[Records from a data collection]
=-=-=-=-=

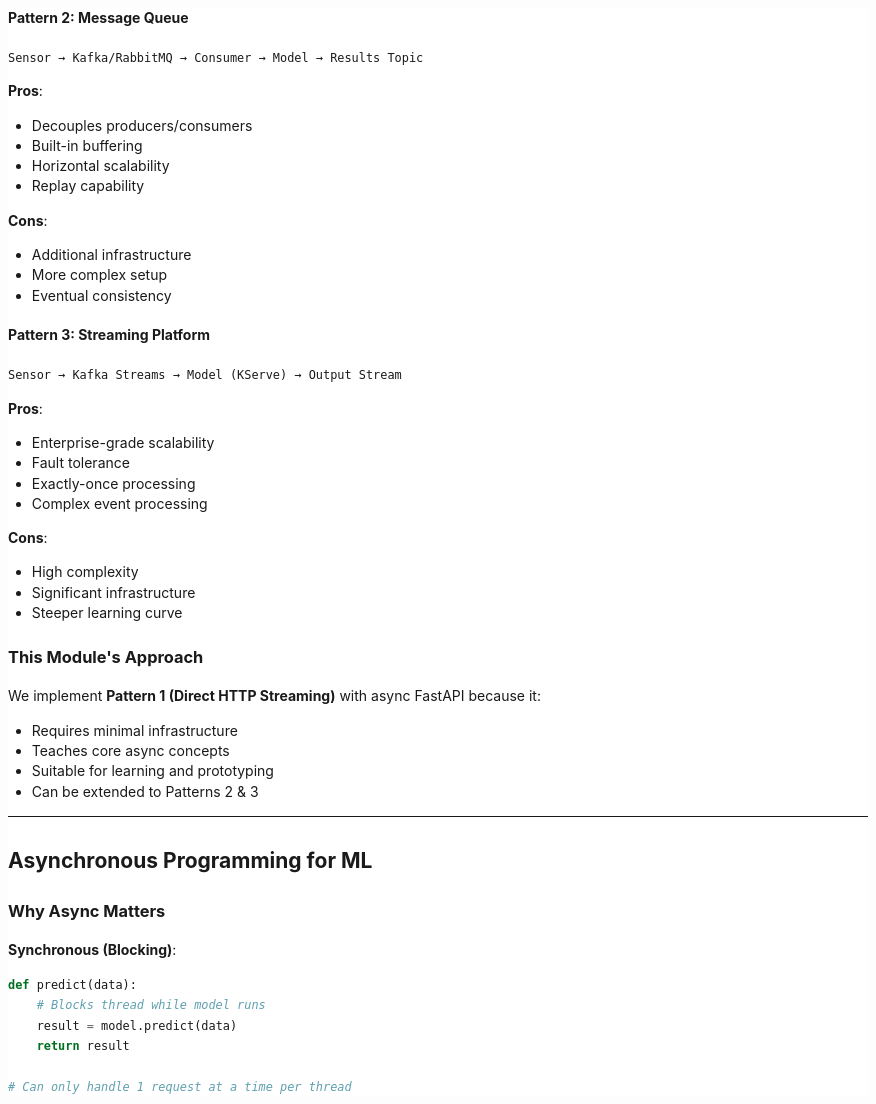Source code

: #### Pattern 2: Message Queue

```
Sensor → Kafka/RabbitMQ → Consumer → Model → Results Topic
```

**Pros**:
- Decouples producers/consumers
- Built-in buffering
- Horizontal scalability
- Replay capability

**Cons**:
- Additional infrastructure
- More complex setup
- Eventual consistency

#### Pattern 3: Streaming Platform

```
Sensor → Kafka Streams → Model (KServe) → Output Stream
```

**Pros**:
- Enterprise-grade scalability
- Fault tolerance
- Exactly-once processing
- Complex event processing

**Cons**:
- High complexity
- Significant infrastructure
- Steeper learning curve

### This Module's Approach

We implement **Pattern 1 (Direct HTTP Streaming)** with async FastAPI because it:
- Requires minimal infrastructure
- Teaches core async concepts
- Suitable for learning and prototyping
- Can be extended to Patterns 2 & 3

---

## Asynchronous Programming for ML

### Why Async Matters

**Synchronous (Blocking)**:
```python
def predict(data):
    # Blocks thread while model runs
    result = model.predict(data)
    return result

# Can only handle 1 request at a time per thread
```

=-=-=-=-=

An exact, picture-free copy of the entries is required.

Source code

: #### Pattern 2: Message Queue

```
Sensor → Kafka/RabbitMQ → Consumer → Model → Results Topic
```

**Pros**:
- Decouples producers/consumers
- Built-in buffering
- Horizontal scalability
- Replay capability

**Cons**:
- Additional infrastructure
- More complex setup
- Eventual consistency

#### Pattern 3: Streaming Platform

```
Sensor → Kafka Streams → Model (KServe) → Output Stream
```

**Pros**:
- Enterprise-grade scalability
- Fault tolerance
- Exactly-once processing
- Complex event processing

**Cons**:
- High complexity
- Significant infrastructure
- Steeper learning curve

### This Module's Approach

We implement **Pattern 1 (Direct HTTP Streaming)** with async FastAPI because it:
- Requires minimal infrastructure
- Teaches core async concepts
- Suitable for learning and prototyping
- Can be extended to Patterns 2 & 3

---

## Asynchronous Programming for ML

### Why Async Matters

**Synchronous (Blocking)**:
```python
def predict(data):
    # Blocks thread while model runs
    result = model.predict(data)
    return result

# Can only handle 1 request at a time per thread
```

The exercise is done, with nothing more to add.